Edge-colouring graphs with local list sizes

TL;DR

This paper extends Kahn's asymptotic result on list edge-colouring to a local setting, showing that graphs with large degrees and certain degree conditions can be edge-coloured from local lists.

Contribution

It provides a local generalization of Kahn's theorem, applying to graphs with large degrees and local list size conditions, and extends to hypergraphs and correspondence colouring.

Findings

Proves local version of Kahn's asymptotic list colouring theorem.

Shows graphs with large maximum degree and high minimum degree are list colourable from local lists.

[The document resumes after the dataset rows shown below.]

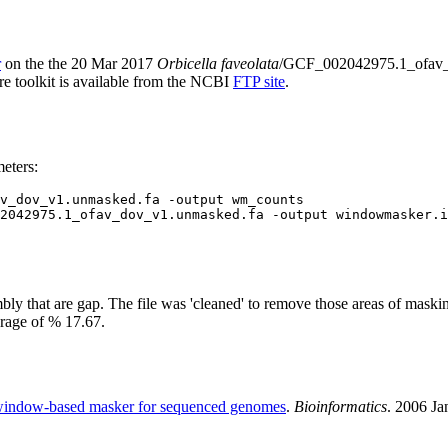
r
on the the 20 Mar 2017
Orbicella faveolata
/GCF_002042975.1_ofav
ire toolkit is available from the NCBI
FTP site
.
eters:
v_dov_v1.unmasked.fa -output wm_counts

2042975.1_ofav_dov_v1.unmasked.fa -output windowmasker.i
y that are gap. The file was 'cleaned' to remove those areas of maskin
erage of % 17.67.
indow-based masker for sequenced genomes
.
Bioinformatics
. 2006 J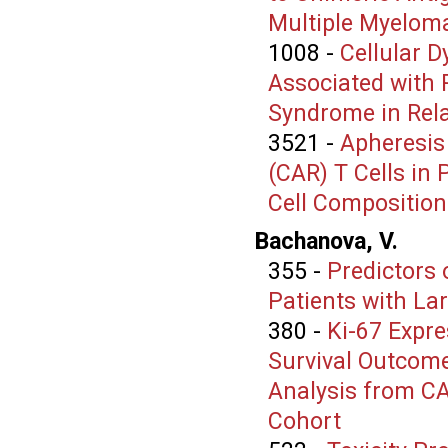
Multiple Myelom
1008
-
Cellular 
Associated with 
Syndrome in Rel
3521
-
Apheresis
(CAR) T Cells in 
Cell Composition
Bachanova, V.
355
-
Predictors 
Patients with La
380
-
Ki-67 Expre
Survival Outcom
Analysis from C
Cohort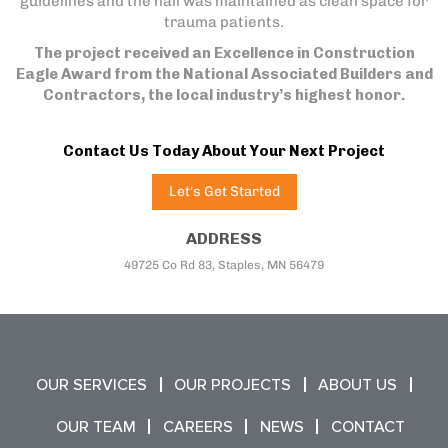
guidelines and the hall was maintained as clean space for
trauma patients.
The project received an Excellence in Construction
Eagle Award from the National Associated Builders and
Contractors, the local industry’s highest honor.
Contact Us Today About Your Next Project
Let's Get Started
ADDRESS
49725 Co Rd 83, Staples, MN 56479
OUR SERVICES
OUR PROJECTS
ABOUT US
OUR TEAM
CAREERS
NEWS
CONTACT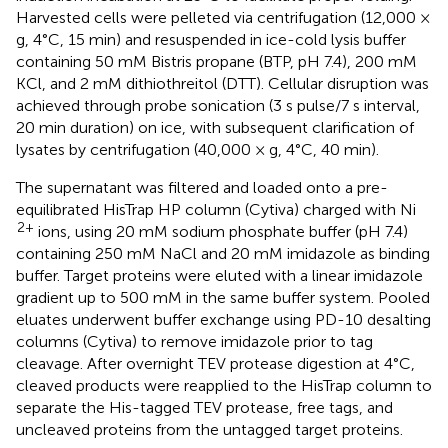
Harvested cells were pelleted via centrifugation (12,000 ×
g, 4°C, 15 min) and resuspended in ice-cold lysis buffer
containing 50 mM Bistris propane (BTP, pH 7.4), 200 mM
KCl, and 2 mM dithiothreitol (DTT). Cellular disruption was
achieved through probe sonication (3 s pulse/7 s interval,
20 min duration) on ice, with subsequent clarification of
lysates by centrifugation (40,000 × g, 4°C, 40 min).
The supernatant was filtered and loaded onto a pre-
equilibrated HisTrap HP column (Cytiva) charged with Ni
2+
ions, using 20 mM sodium phosphate buffer (pH 7.4)
containing 250 mM NaCl and 20 mM imidazole as binding
buffer. Target proteins were eluted with a linear imidazole
gradient up to 500 mM in the same buffer system. Pooled
eluates underwent buffer exchange using PD-10 desalting
columns (Cytiva) to remove imidazole prior to tag
cleavage. After overnight TEV protease digestion at 4°C,
cleaved products were reapplied to the HisTrap column to
separate the His-tagged TEV protease, free tags, and
uncleaved proteins from the untagged target proteins.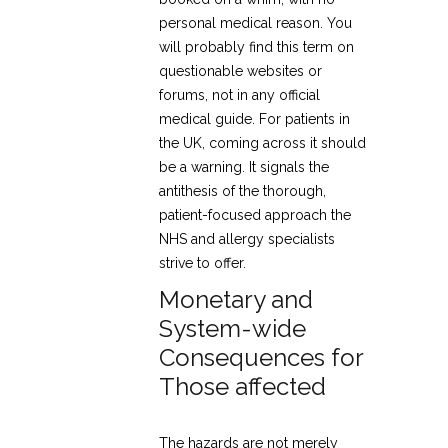
personal medical reason. You
will probably find this term on
questionable websites or
forums, not in any official
medical guide. For patients in
the UK, coming across it should
be a warning. It signals the
antithesis of the thorough,
patient-focused approach the
NHS and allergy specialists
strive to offer.
Monetary and
System-wide
Consequences for
Those affected
The hazards are not merely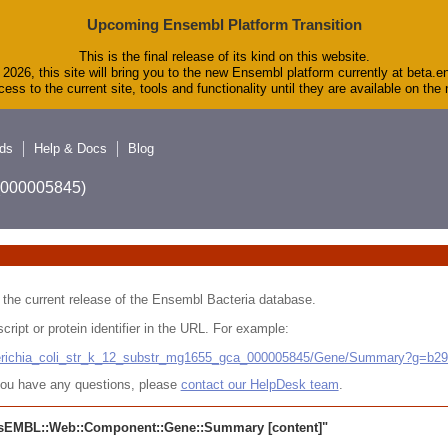
Upcoming Ensembl Platform Transition
This is the final release of its kind on this website.
2026, this site will bring you to the new Ensembl platform currently at beta.e
ess to the current site, tools and functionality until they are available on th
ds
Help & Docs
Blog
A_000005845)
 in the current release of the Ensembl Bacteria database.
cript or protein identifier in the URL. For example:
cherichia_coli_str_k_12_substr_mg1655_gca_000005845/Gene/Summary?g=b2
r you have any questions, please
contact our HelpDesk team
.
sEMBL::Web::Component::Gene::Summary
[content]"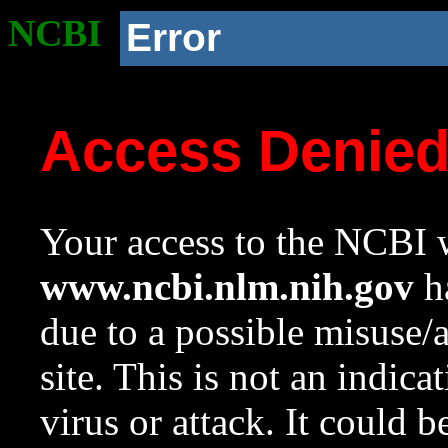
NCBI
Error
Access Denie
Your access to the NCBI w
www.ncbi.nlm.nih.gov
ha
due to a possible misuse/
site. This is not an indica
virus or attack. It could 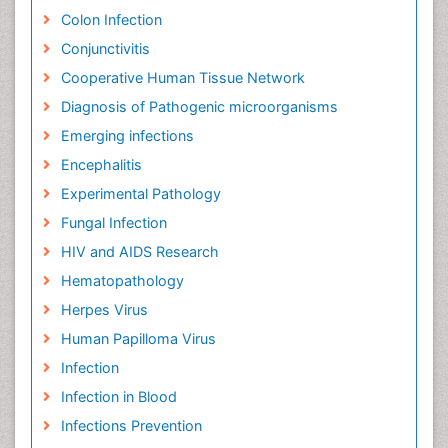
Colon Infection
Conjunctivitis
Cooperative Human Tissue Network
Diagnosis of Pathogenic microorganisms
Emerging infections
Encephalitis
Experimental Pathology
Fungal Infection
HIV and AIDS Research
Hematopathology
Herpes Virus
Human Papilloma Virus
Infection
Infection in Blood
Infections Prevention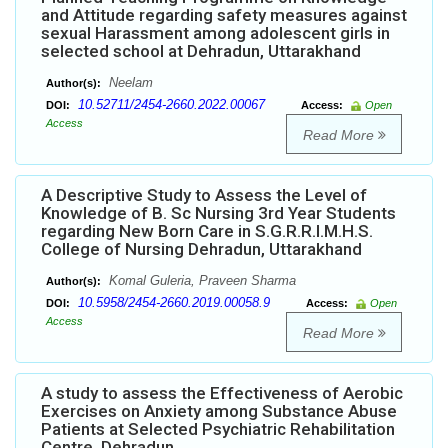
and Attitude regarding safety measures against
sexual Harassment among adolescent girls in
selected school at Dehradun, Uttarakhand
Neelam
Author(s):
10.52711/2454-2660.2022.00067
DOI:
Access:
Open
Access
Read More
A Descriptive Study to Assess the Level of
Knowledge of B. Sc Nursing 3rd Year Students
regarding New Born Care in S.G.R.R.I.M.H.S.
College of Nursing Dehradun, Uttarakhand
Komal Guleria, Praveen Sharma
Author(s):
10.5958/2454-2660.2019.00058.9
DOI:
Access:
Open
Access
Read More
A study to assess the Effectiveness of Aerobic
Exercises on Anxiety among Substance Abuse
Patients at Selected Psychiatric Rehabilitation
Centre, Dehradun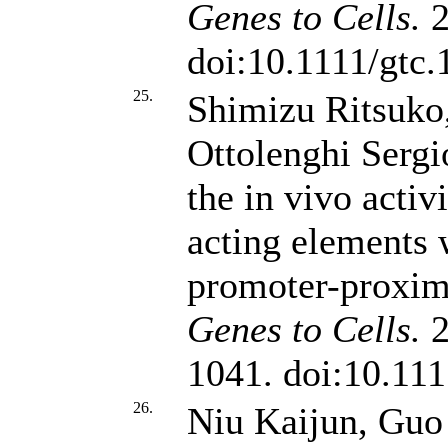
Genes to Cells.
2
doi:10.1111/gtc
25.
Shimizu Ritsuko
Ottolenghi Sergi
the in vivo activi
acting elements 
promoter-proxim
Genes to Cells.
2
1041. doi:10.111
26.
Niu Kaijun, Guo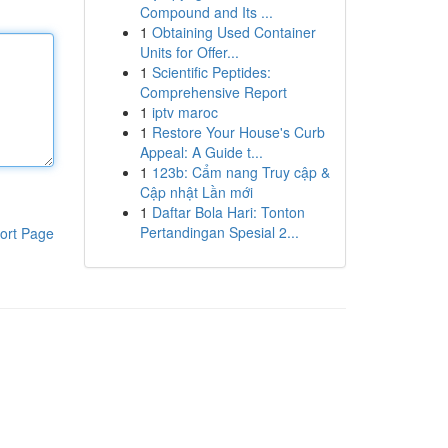
Compound and Its ...
1
Obtaining Used Container
Units for Offer...
1
Scientific Peptides:
Comprehensive Report
1
iptv maroc
1
Restore Your House's Curb
Appeal: A Guide t...
1
123b: Cẩm nang Truy cập &
Cập nhật Lần mới
1
Daftar Bola Hari: Tonton
Pertandingan Spesial 2...
ort Page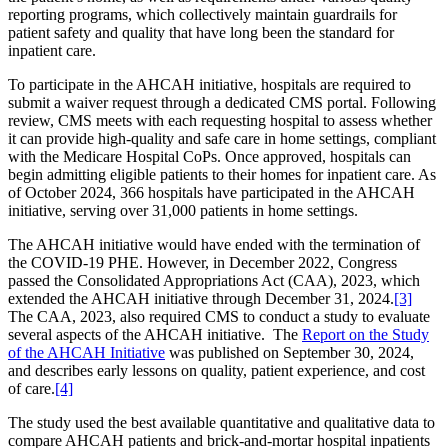
reporting programs, which collectively maintain guardrails for
patient safety and quality that have long been the standard for
inpatient care.
To participate in the AHCAH initiative, hospitals are required to
submit a waiver request through a dedicated CMS portal. Following
review, CMS meets with each requesting hospital to assess whether
it can provide high-quality and safe care in home settings, compliant
with the Medicare Hospital CoPs. Once approved, hospitals can
begin admitting eligible patients to their homes for inpatient care. As
of October 2024, 366 hospitals have participated in the AHCAH
initiative, serving over 31,000 patients in home settings.
The AHCAH initiative would have ended with the termination of
the COVID-19 PHE. However, in December 2022, Congress
passed the Consolidated Appropriations Act (CAA), 2023, which
extended the AHCAH initiative through December 31, 2024.
[3]
The CAA, 2023, also required CMS to conduct a study to evaluate
several aspects of the AHCAH initiative. The
Report on the Study
of the AHCAH Initiative
was published on September 30, 2024,
and describes early lessons on quality, patient experience, and cost
of care.
[4]
The study used the best available quantitative and qualitative data to
compare AHCAH patients and brick-and-mortar hospital inpatients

Extends results to hypergraphs and correspondence colouring through a weighted approach.

Abstract

The famous List Colouring Conjecture from the 1970s states that for every graph $G$ the chromatic index of $G$ is equal to its list chromatic index. In 1996 in a seminal paper, Kahn proved that the List Colouring Conjecture holds asymptotically. Our main result is a local generalization of Kahn's theorem. More precisely, we show that, for a graph $G$ with sufficiently large maximum degree $\Delta$ and minimum degree $\delta \geq \ln^{25} \Delta$, the following holds: for every assignment of lists of colours to the edges of $G$, such that $|L(e)| \geq (1+o(1)) \cdot \max\left\{\rm{deg}(u),\rm{deg}(v)\right\}$ for each edge $e=uv$, there is an $L$-edge-colouring of $G$. Furthermore, Kahn showed that the List Colouring Conjecture holds asymptotically for linear, $k$-uniform hypergraphs, and recently Molloy generalized Kahn's original result to correspondence colouring as well as its hypergraph generalization. We prove local versions of all of these generalizations by showing a weighted version that simultaneously implies all of our results.